The long-awaited report on the controversial purchase of Casspirs similar to the model shown here, was tabled before the city’s executive committee meeting yesterday. The report blamed former metro police head Eugene Nzama for the expenditure.
Durban - The city is living in fear of its own residents.

This was the charge by the DA on Wednesday after it emerged that the city was going ahead with the purchase of armoured vehicles to police service delivery protests - at a cost of R19.9million.

“There is no other reason other than they fear their own residents who are protesting against the lack of service delivery,” DA executive committee member, Heinz de Boer said.

At an executive committee meeting this week, officials highlighted the increase in violent protests and the safety of police as reasons to buy specialised armoured vehicles or Casspirs.
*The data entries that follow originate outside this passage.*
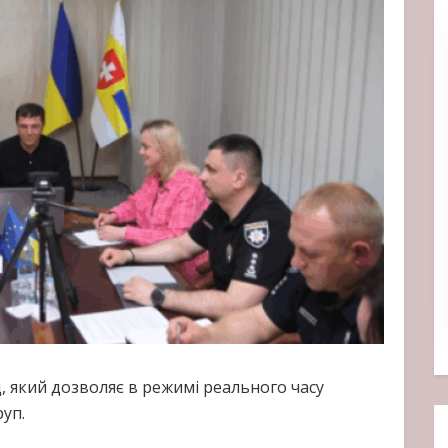
 який дозволяє в режимі реального часу
руп.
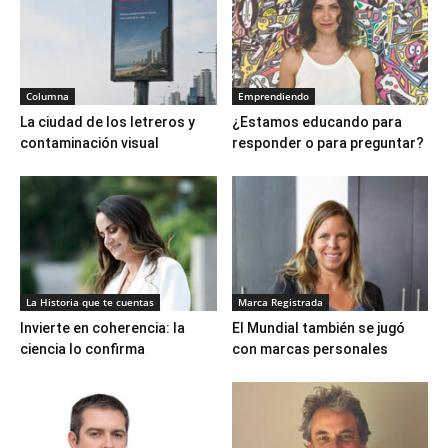
Columna
Emprendiendo
La ciudad de los letreros y
¿Estamos educando para
contaminación visual
responder o para preguntar?
La Historia que te cuentas
Marca Registrada
Invierte en coherencia: la
El Mundial también se jugó
ciencia lo confirma
con marcas personales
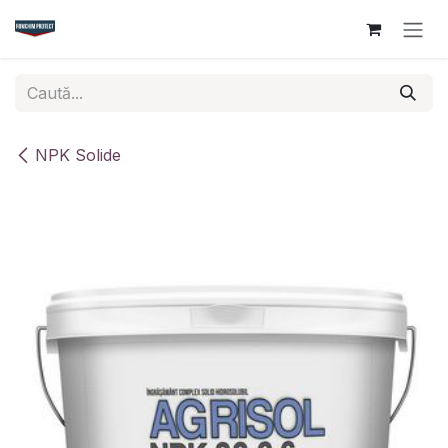
Sari la conținut
NPK Solide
In June, it emerged that the city had procured four Casspirs at R19.9million, from arms company Denel SOC.

Read: Special Report: No stopping eThekwini's R23m Casspirs purchase

At the time, City Manager Sipho Nzuza pulled the brakes on the purchase, saying the procurement process needed to be investigated. After months of back-and-forth debating between the opposition parties, Exco accepted that the procurement process had been correctly followed.

Nzuza said the need for the vehicles arose during the xenophobic riots that rocked the city in 2015. “These vehicles are specifically for riots,” he said.

According to the report presented to Exco members at a meeting on Thursday, Section 110 of the Municipal Finance Management Act was the appropriate procurement method used since a state-owned company was selected as the supplier.

Nzuza said the process of the procurement was satisfactory.

“Other issues regarding the purchase of the Casspirs would still be considered. We needed to make sure that everything was properly approved. For me, the issue of calling the vehicles Casspirs is something that needs to be looked at. The vehicle is a modified ‘Casspir’ for the specific purpose of deployment at riots.

“It is not a military Casspir but merely an armoured vehicle used to protect police who are deployed to these areas,” he said.

The report stated that Metro Police had requested vehicles for public order policing, including six Nyalas.

However, due to the unavailability of Nyalas, the city’s Bid Adjudication Committee approved four Casspirs.

Zwakele Mncwango, DA KZN provincial leader, said the DA did not support the procurement process.

“The municipality did not ask for adiscount from private companies.

“There are about five other companies providing the same service; it should have been put out to tender.”